> **PASSAGE**:
Figures 3a and 3b show the daily cycle of the radar-derived zonal and meridional winds, respectively, averaged over the radar domain at 0.75-km height, which was the lowest height at which the distortion of the radar measurement due to Earth curvature could be ignored. The daily cycle of surface winds observed aboard the Mirai was superimposed on these figures. The radar-derived zonal and meridional winds were in good agreement with those observed at the surface and both displayed similar diurnal and semidiurnal oscillations. Harmonic analyses (Chapman and Lindzen 1970) were used to extract the diurnal and semidiurnal cycle components of the wind field observed using the Mirai radar.
(a) Time series of the daily cycle of zonal wind anomalies derived from the radar data and averaged over the radar domain at 0.75-km height (solid gray curve). The cyan and red curves represent the fitted diurnal and semidiurnal harmonics, respectively. The squared correlation coefficient of the harmonic analysis is denoted by R2. Time series of the daily cycle of surface zonal wind anomalies observed aboard the Mirai is superimposed by the dotted gray curve. (b) As in (a), but for meridional wind anomalies. (c) As in (a), but for sea level pressure anomalies observed aboard the Mirai.
Citation: Journal of the Atmospheric Sciences 80, 5; 10.1175/JAS-D-22-0170.1
The maximum amplitudes of the diurnal zonal and meridional wind harmonics were 0.83 m s−1 at 1230 LT and 1.36 m s−1 at 1800 LT, respectively (Figs. 3a,b). For the semidiurnal harmonics, the maximum zonal and meridional winds were 0.53 m s−1 at 0300/1500 LT and 0.8 m s−1 at 0600/1800 LT, respectively. As indicated by the squared correlation coefficient (R2) in Figs. 3a and 3b, the diurnal and semidiurnal harmonics explained 55% and 23%, respectively, of the zonal wind variance, whereas they accounted for 69% and 25%, respectively, of the meridional wind variance. This result implies the dominance of the diurnal variation over the semidiurnal variation in both the zonal wind and meridional wind, which is different from previous observations across the tropical Pacific that demonstrated the dominance of the semidiurnal cycle of the zonal wind over its diurnal cycle (Deser 1994; Deser and Smith 1998; Hartten and Datulayta 2004; Ueyama and Deser 2008). The diurnal and semidiurnal harmonics jointly explained 78% of the zonal wind variance and 94% of the meridional wind variance.

> **TASK DETAILS**: Repeat word for word everything in the radar wind passage above, from "Figures 3a and" down to "the Mirai radar.".

> **DATA EXCERPTS**:
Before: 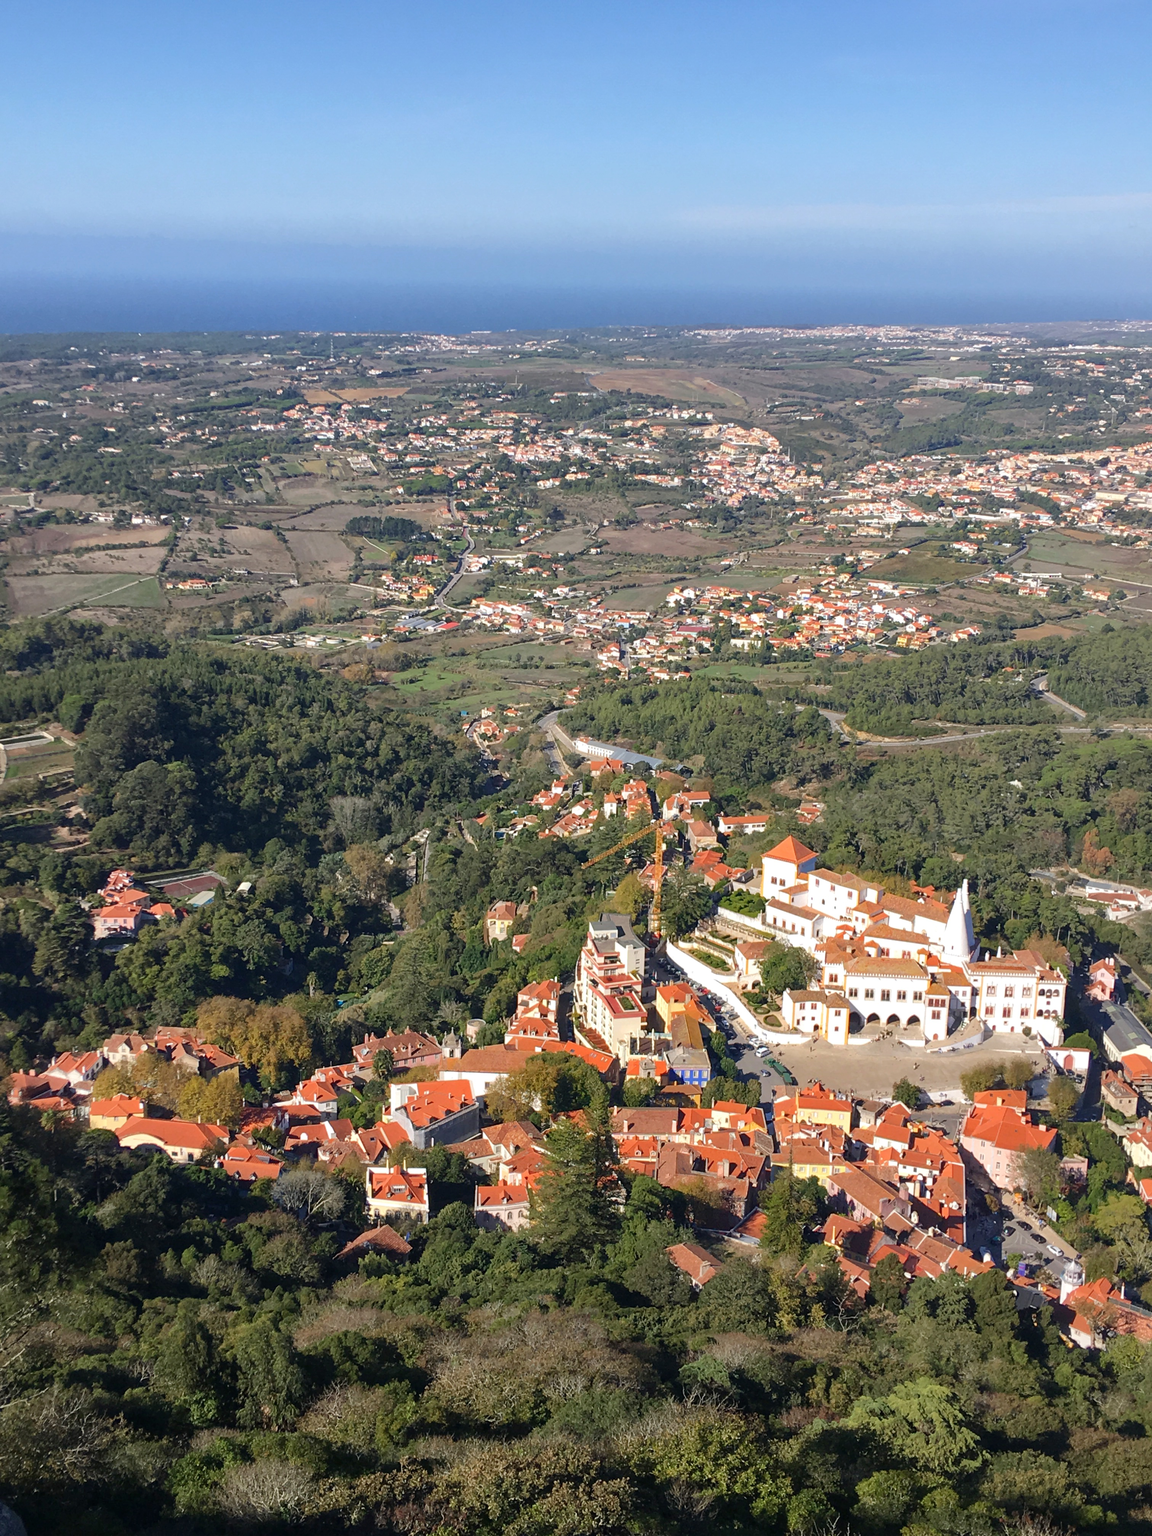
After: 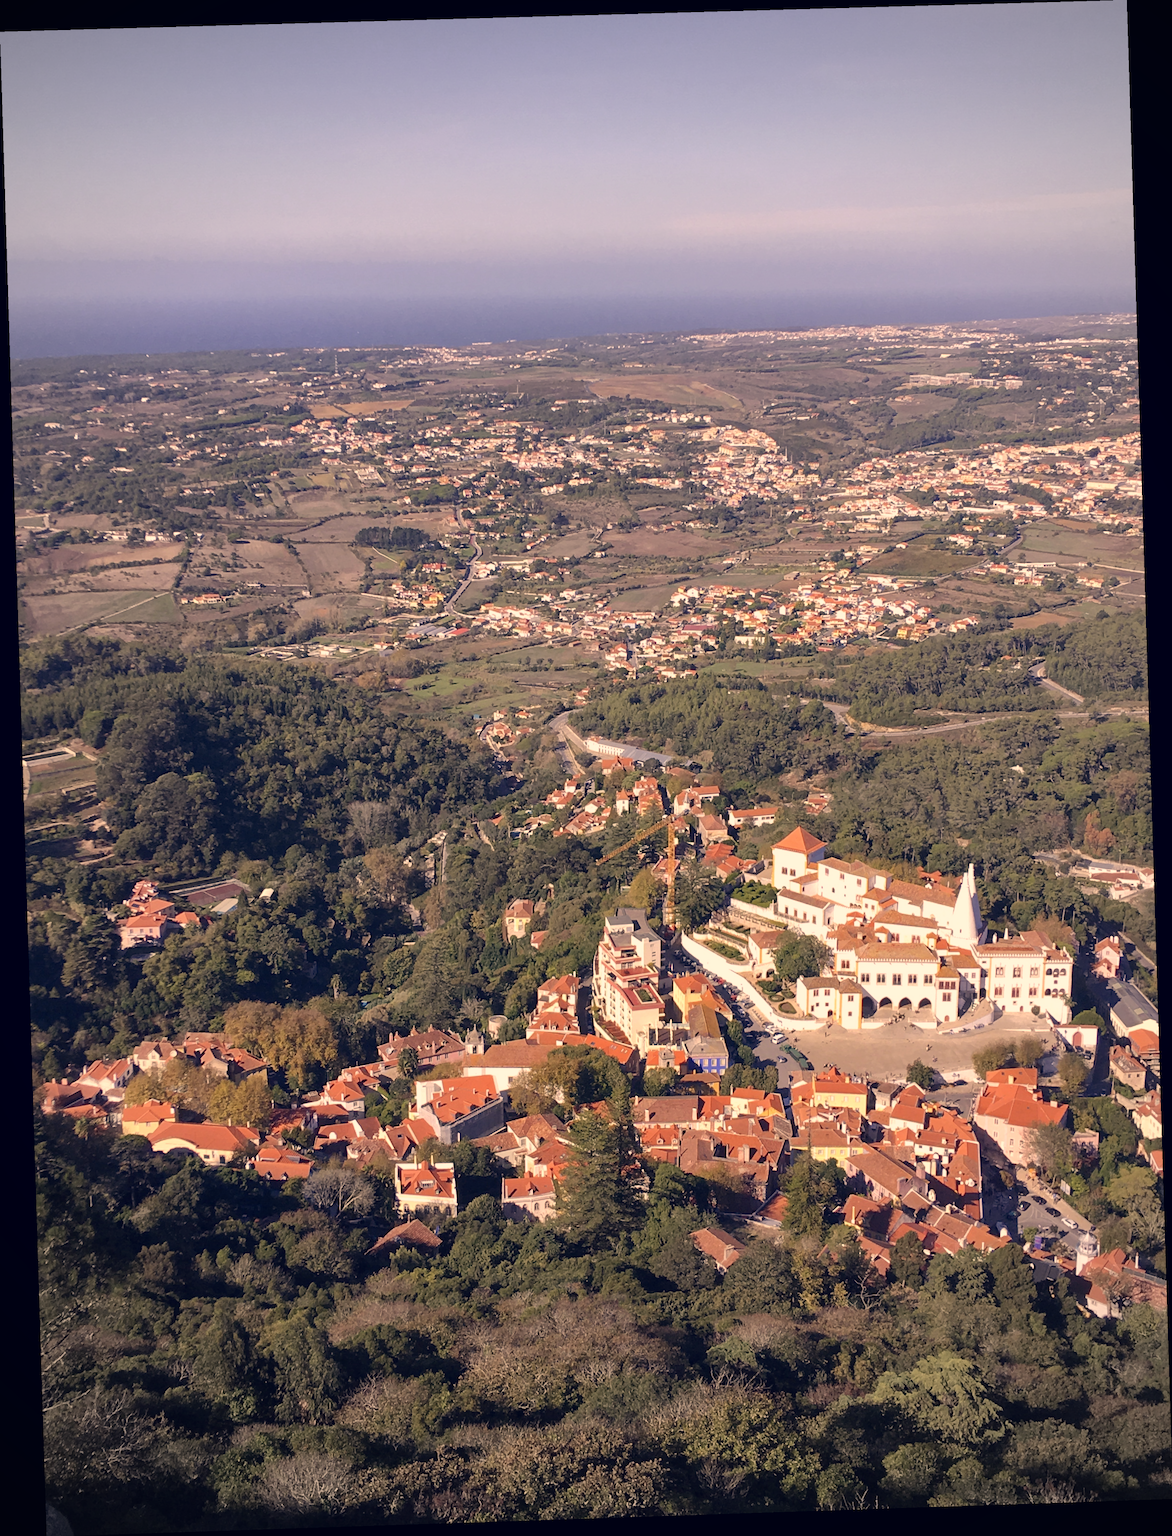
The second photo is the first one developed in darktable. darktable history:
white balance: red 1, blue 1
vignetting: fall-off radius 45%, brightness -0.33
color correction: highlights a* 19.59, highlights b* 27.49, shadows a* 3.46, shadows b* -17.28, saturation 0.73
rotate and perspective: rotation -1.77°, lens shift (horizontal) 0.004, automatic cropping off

...

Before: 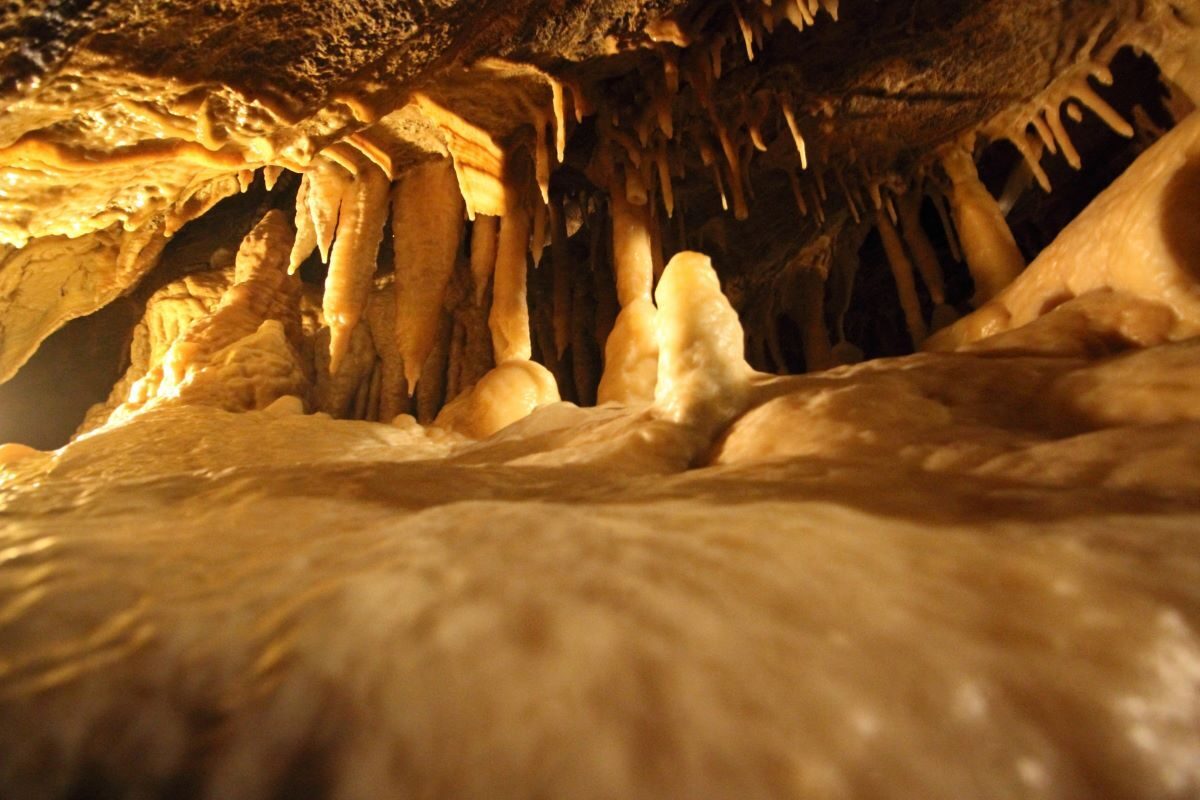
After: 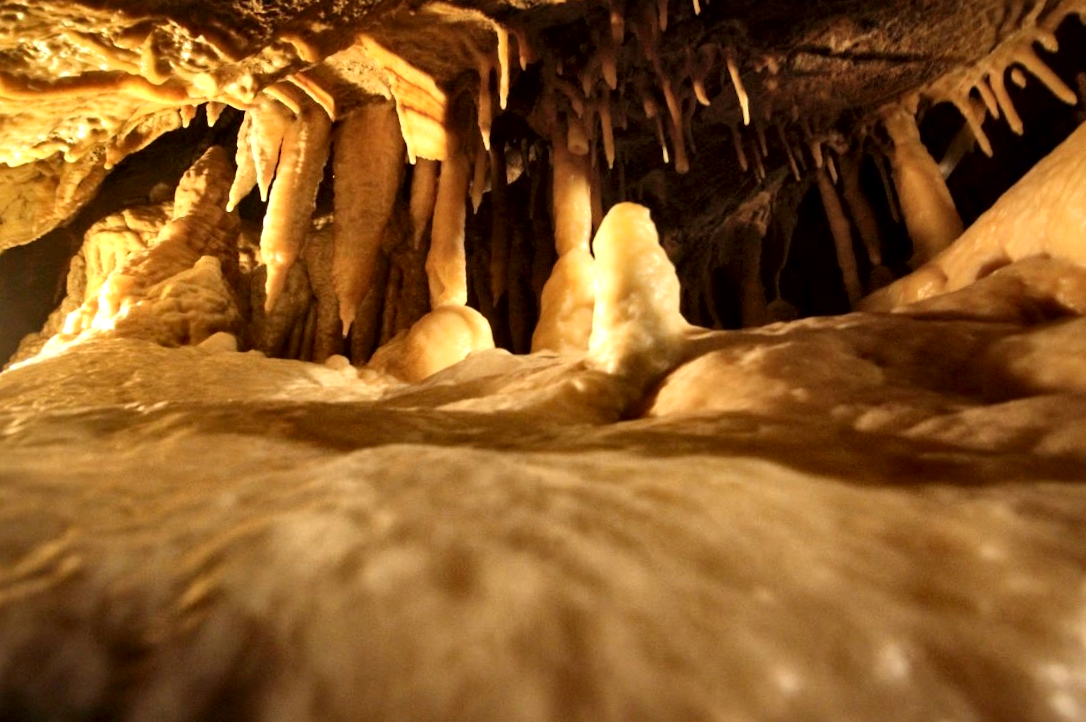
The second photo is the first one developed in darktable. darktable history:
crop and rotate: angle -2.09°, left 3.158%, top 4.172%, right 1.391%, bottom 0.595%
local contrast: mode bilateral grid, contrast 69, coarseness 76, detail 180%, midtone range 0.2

==

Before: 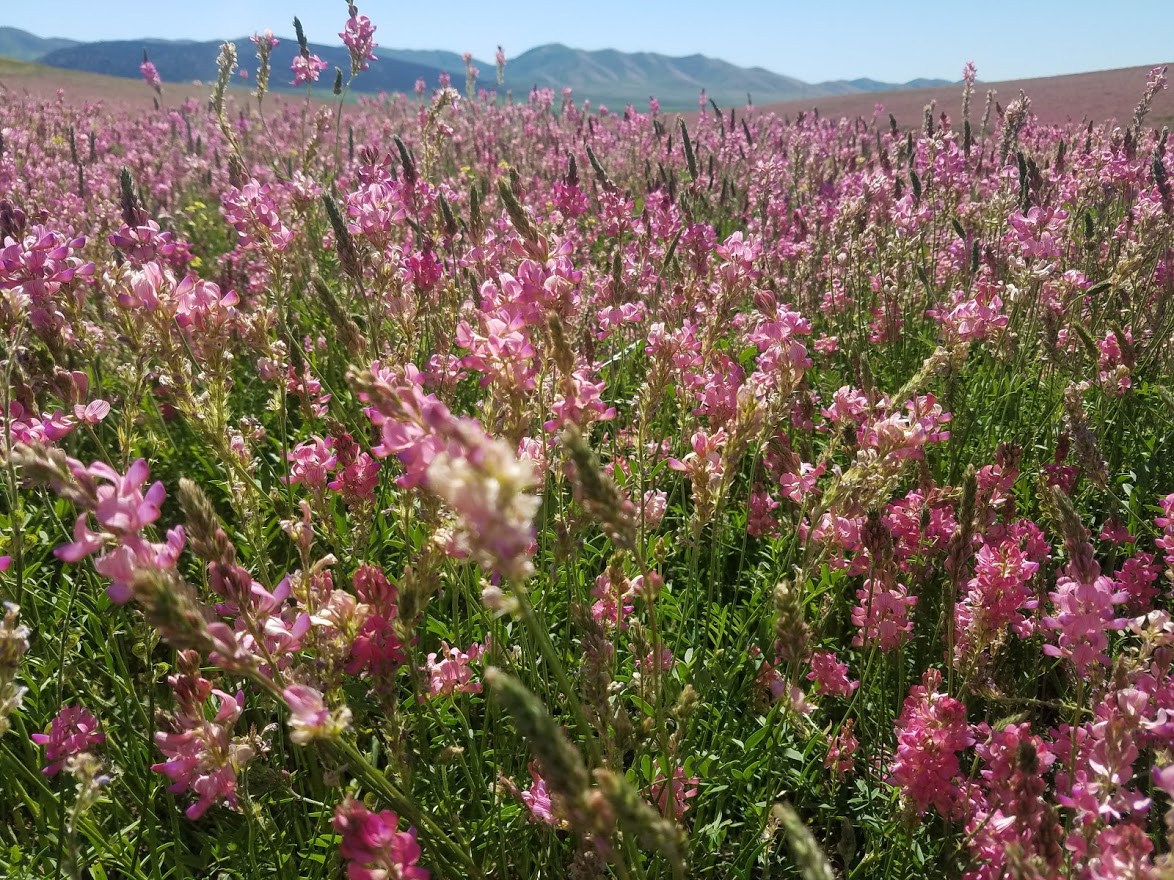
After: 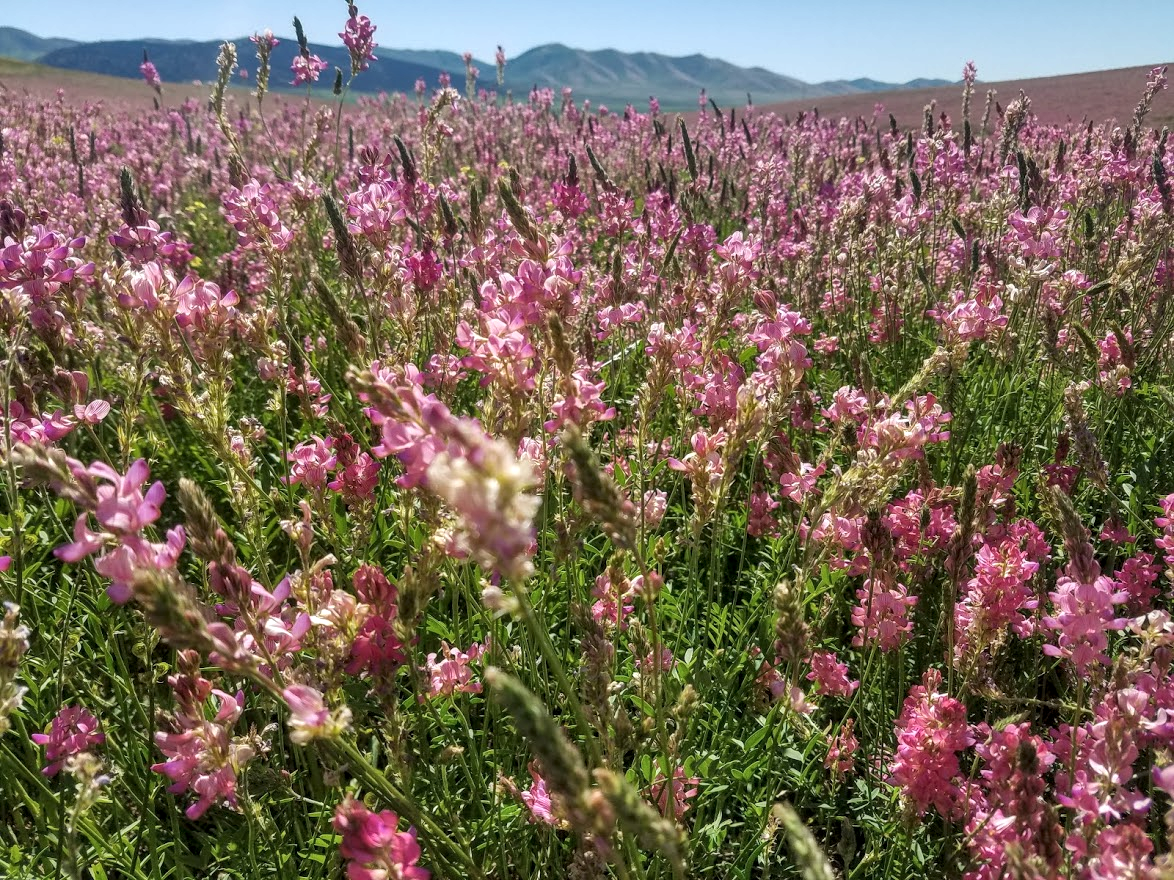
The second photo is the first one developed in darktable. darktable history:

> **ANSWER BELOW**:
Figures 3a and 3b show the daily cycle of the radar-derived zonal and meridional winds, respectively, averaged over the radar domain at 0.75-km height, which was the lowest height at which the distortion of the radar measurement due to Earth curvature could be ignored. The daily cycle of surface winds observed aboard the Mirai was superimposed on these figures. The radar-derived zonal and meridional winds were in good agreement with those observed at the surface and both displayed similar diurnal and semidiurnal oscillations. Harmonic analyses (Chapman and Lindzen 1970) were used to extract the diurnal and semidiurnal cycle components of the wind field observed using the Mirai radar.